Черное эхо - Коннелли Майкл. Страница 57
– Мы раньше не встречались? – спросил мужчина. – Твое лицо мне кажется знакомым. Не знаю, может, мы с тобой уже бывали вместе?
– Нет, я никогда… Не думаю.
– А ну-ка посмотри на меня.
– Что? – нервно переспросил Шарки, встревоженный вопросом и резким тоном мужчины. – Зачем?
– Посмотри на меня. Ты меня знаешь? Ты видел меня раньше?
– Эй, у нас что, фейс-контроль? Сказал же, нет.
Машина свернула с проезжей части на восточную сторону, на автостоянку стадиона «Голливуд-боул». На стоянке было пустынно. Быстро и не говоря больше ни слова, человек проехал в ее дальний, затененный северный конец. Шарки подумал: если это и есть твое тихое, укромное местечко, тогда грош цена твоему «Ролексу», приятель.
– Эй, мужик, мы куда приехали? – обратился к нему Шарки. Он усиленно соображал, как бы благополучно выпутаться из этой передряги. Было совершенно ясно, что накурившиеся по самое некуда Пожар и Амулет где-то отстали. Он был один на один с этим типом и очень хотел слинять.
– Стадион закрыт, – сказал «Ролекс». – Но у меня есть ключ от раздевалок, понимаешь? Мы сейчас пройдем по туннелю под Кауэнгой, а на той стороне есть маленькая дорожка, мы по ней вернемся обратно. Там никого не будет. Я там работаю. Я знаю.
Какой-то момент Шарки примеривался, не сделать ли мужика в одиночку, потом решил, что не справится. Разве что представится шанс захватить его врасплох. Ладно, там видно будет. Человек заглушил мотор и открыл свою дверь. Шарки открыл свою, выбрался и обвел глазами темное пространство пустой автостоянки. Он искал два огонька мотоциклов, но мотоциклов не было. Надо что-то делать. Либо сперва ударить – потом удрать, либо просто дать деру.
Они направились к указателю, на котором было написано: «Пешеходный переход через автостраду». Там был небольшой бетонный павильончик с открытым проемом и за ним лестница.
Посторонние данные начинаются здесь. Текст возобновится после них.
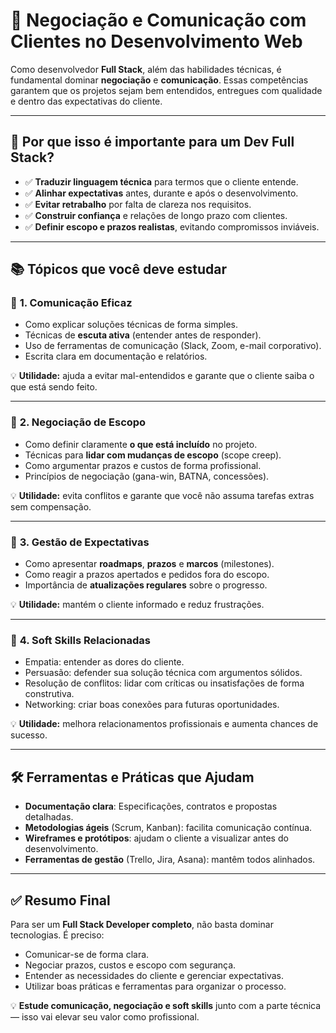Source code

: # 💬 Negociação e Comunicação com Clientes no Desenvolvimento Web

Como desenvolvedor **Full Stack**, além das habilidades técnicas, é fundamental dominar **negociação** e **comunicação**. Essas competências garantem que os projetos sejam bem entendidos, entregues com qualidade e dentro das expectativas do cliente.

---

## 🎯 **Por que isso é importante para um Dev Full Stack?**
- ✅ **Traduzir linguagem técnica** para termos que o cliente entende.  
- ✅ **Alinhar expectativas** antes, durante e após o desenvolvimento.  
- ✅ **Evitar retrabalho** por falta de clareza nos requisitos.  
- ✅ **Construir confiança** e relações de longo prazo com clientes.  
- ✅ **Definir escopo e prazos realistas**, evitando compromissos inviáveis.

---

## 📚 **Tópicos que você deve estudar**

### 🔹 **1. Comunicação Eficaz**
- Como explicar soluções técnicas de forma simples.  
- Técnicas de **escuta ativa** (entender antes de responder).  
- Uso de ferramentas de comunicação (Slack, Zoom, e-mail corporativo).  
- Escrita clara em documentação e relatórios.  

💡 **Utilidade:** ajuda a evitar mal-entendidos e garante que o cliente saiba o que está sendo feito.

---

### 🔹 **2. Negociação de Escopo**
- Como definir claramente **o que está incluído** no projeto.  
- Técnicas para **lidar com mudanças de escopo** (scope creep).  
- Como argumentar prazos e custos de forma profissional.  
- Princípios de negociação (gana-win, BATNA, concessões).  

💡 **Utilidade:** evita conflitos e garante que você não assuma tarefas extras sem compensação.

---

### 🔹 **3. Gestão de Expectativas**
- Como apresentar **roadmaps**, **prazos** e **marcos** (milestones).  
- Como reagir a prazos apertados e pedidos fora do escopo.  
- Importância de **atualizações regulares** sobre o progresso.  

💡 **Utilidade:** mantém o cliente informado e reduz frustrações.

---

### 🔹 **4. Soft Skills Relacionadas**
- Empatia: entender as dores do cliente.  
- Persuasão: defender sua solução técnica com argumentos sólidos.  
- Resolução de conflitos: lidar com críticas ou insatisfações de forma construtiva.  
- Networking: criar boas conexões para futuras oportunidades.  

💡 **Utilidade:** melhora relacionamentos profissionais e aumenta chances de sucesso.

---

## 🛠️ **Ferramentas e Práticas que Ajudam**
- **Documentação clara**: Especificações, contratos e propostas detalhadas.  
- **Metodologias ágeis** (Scrum, Kanban): facilita comunicação contínua.  
- **Wireframes e protótipos**: ajudam o cliente a visualizar antes do desenvolvimento.  
- **Ferramentas de gestão** (Trello, Jira, Asana): mantêm todos alinhados.  

---

## ✅ **Resumo Final**
Para ser um **Full Stack Developer completo**, não basta dominar tecnologias. É preciso:
- Comunicar-se de forma clara.
- Negociar prazos, custos e escopo com segurança.
- Entender as necessidades do cliente e gerenciar expectativas.
- Utilizar boas práticas e ferramentas para organizar o processo.

💡 **Estude comunicação, negociação e soft skills** junto com a parte técnica — isso vai elevar seu valor como profissional.

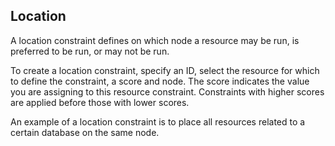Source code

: ## Location

A location constraint defines on which node a resource may be run, is
preferred to be run, or may not be run.

To create a location constraint, specify an ID, select the resource
for which to define the constraint, a score and node. The score
indicates the value you are assigning to this resource
constraint. Constraints with higher scores are applied before those
with lower scores.

An example of a location constraint is to place all resources related
to a certain database on the same node.

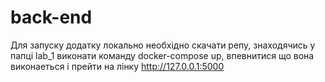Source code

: # back-end
Для запуску додатку локально необхідно скачати репу, знаходячись у папці lab_1 виконати команду docker-compose up, впевнитися що вона виконаеться і прейти на лінку http://127.0.0.1:5000
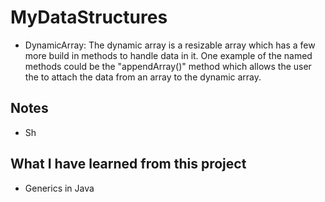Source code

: # MyDataStructures

- DynamicArray: The dynamic array is a resizable array which has a few more build in methods to handle data in it. One example of the named methods could be the "appendArray()" method which allows the user the to attach the data from an array to the dynamic array.

## Notes

- Sh

## What I have learned from this project

- Generics in Java
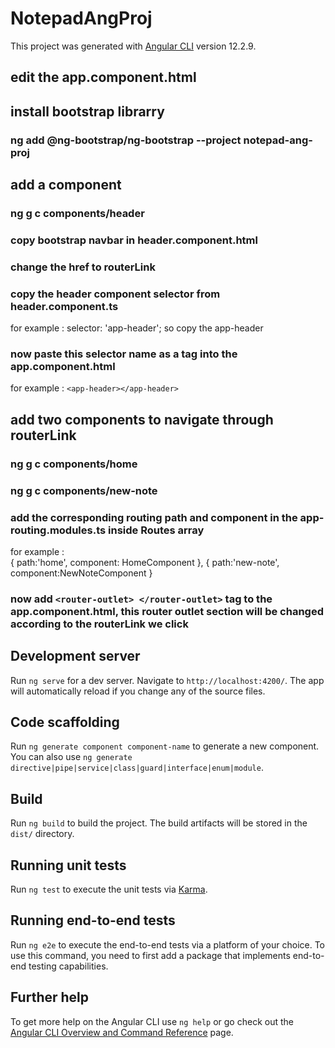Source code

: # NotepadAngProj

This project was generated with [Angular CLI](https://github.com/angular/angular-cli) version 12.2.9.

## edit the app.component.html
## install bootstrap librarry
### ng add @ng-bootstrap/ng-bootstrap --project notepad-ang-proj
## add a component
### ng g c components/header
### copy bootstrap navbar in header.component.html
### change the href to routerLink
### copy the header component selector from header.component.ts
for example : selector: 'app-header'; so copy the app-header
### now paste this selector name as a tag into the app.component.html
for example : `<app-header></app-header>`
## add two components to navigate through routerLink
### ng g c components/home
### ng g c components/new-note
### add the corresponding routing path and component in the app-routing.modules.ts inside Routes array 
for example :   
{ path:'home', component: HomeComponent },
{ path:'new-note', component:NewNoteComponent }
### now add `<router-outlet> </router-outlet>` tag to the app.component.html, this router outlet section will be changed according to the routerLink we click


## Development server

Run `ng serve` for a dev server. Navigate to `http://localhost:4200/`. The app will automatically reload if you change any of the source files.

## Code scaffolding

Run `ng generate component component-name` to generate a new component. You can also use `ng generate directive|pipe|service|class|guard|interface|enum|module`.

## Build

Run `ng build` to build the project. The build artifacts will be stored in the `dist/` directory.

## Running unit tests

Run `ng test` to execute the unit tests via [Karma](https://karma-runner.github.io).

## Running end-to-end tests

Run `ng e2e` to execute the end-to-end tests via a platform of your choice. To use this command, you need to first add a package that implements end-to-end testing capabilities.

## Further help

To get more help on the Angular CLI use `ng help` or go check out the [Angular CLI Overview and Command Reference](https://angular.io/cli) page.
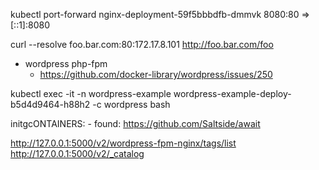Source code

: 
kubectl port-forward nginx-deployment-59f5bbbdfb-dmmvk 8080:80
=> [::1]:8080

curl --resolve foo.bar.com:80:172.17.8.101 http://foo.bar.com/foo

- wordpress php-fpm
    - https://github.com/docker-library/wordpress/issues/250

kubectl exec -it -n wordpress-example wordpress-example-deploy-b5d4d9464-h88h2 -c wordpress bash

initgcONTAINERS:
    - found: https://github.com/Saltside/await

http://127.0.0.1:5000/v2/wordpress-fpm-nginx/tags/list
http://127.0.0.1:5000/v2/_catalog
Когда стали спускаться по выбеленным ступеням, мужчина с «Ролексом» положил руку на плечо Шарки, а затем, словно по-отечески, с грубоватой нежностью обхватил ему шею и затылок. Шарки почувствовал жесткое металлическое прикосновение часового браслета.
– Ты уверен, что мы с тобой не знаем друг друга? А, Шарки? – произнес человек. – Может, мы все же встречались?
– Нет, мужик, я же сказал. Я с вами не был.
Они прошли уже примерно половину туннеля, когда Шарки вдруг сообразил: он не называл человеку своего имени.
Часть V. Четверг, 24 мая
Немало времени прошло с тех пор, как он в последний раз был с женщиной. И потому в постели Элинор Уиш Гарри Босх был скован и неловок, как человек, излишне смущенный и боящийся сделать что-то не так. И, как во всякий первый раз, сейчас получилось тоже не слишком удачно. Она подсказывала ему – руками и шепча слова. Потом он чувствовал потребность извиниться, но сдержался. В дремотном состоянии они лежали в объятиях друг друга. Гарри лицом зарылся в ее волосы и чувствовал их запах. Тот же яблочный дух, который он неожиданно почувствовал вчера вечером, когда они стояли на кухне. Босх был ослеплен любовью, и ему хотелось бы вдыхать запах ее волос бесконечно, каждую минуту своей жизни. Через некоторое время он разбудил ее поцелуем, и они опять любили друг друга. На этот раз он обошелся без подсказок, и ей не потребовалось помогать ему. Когда все кончилось, Элинор прошептала:
– Как ты считаешь, можно быть одиночкой в этом мире и не чувствовать себя одиноким?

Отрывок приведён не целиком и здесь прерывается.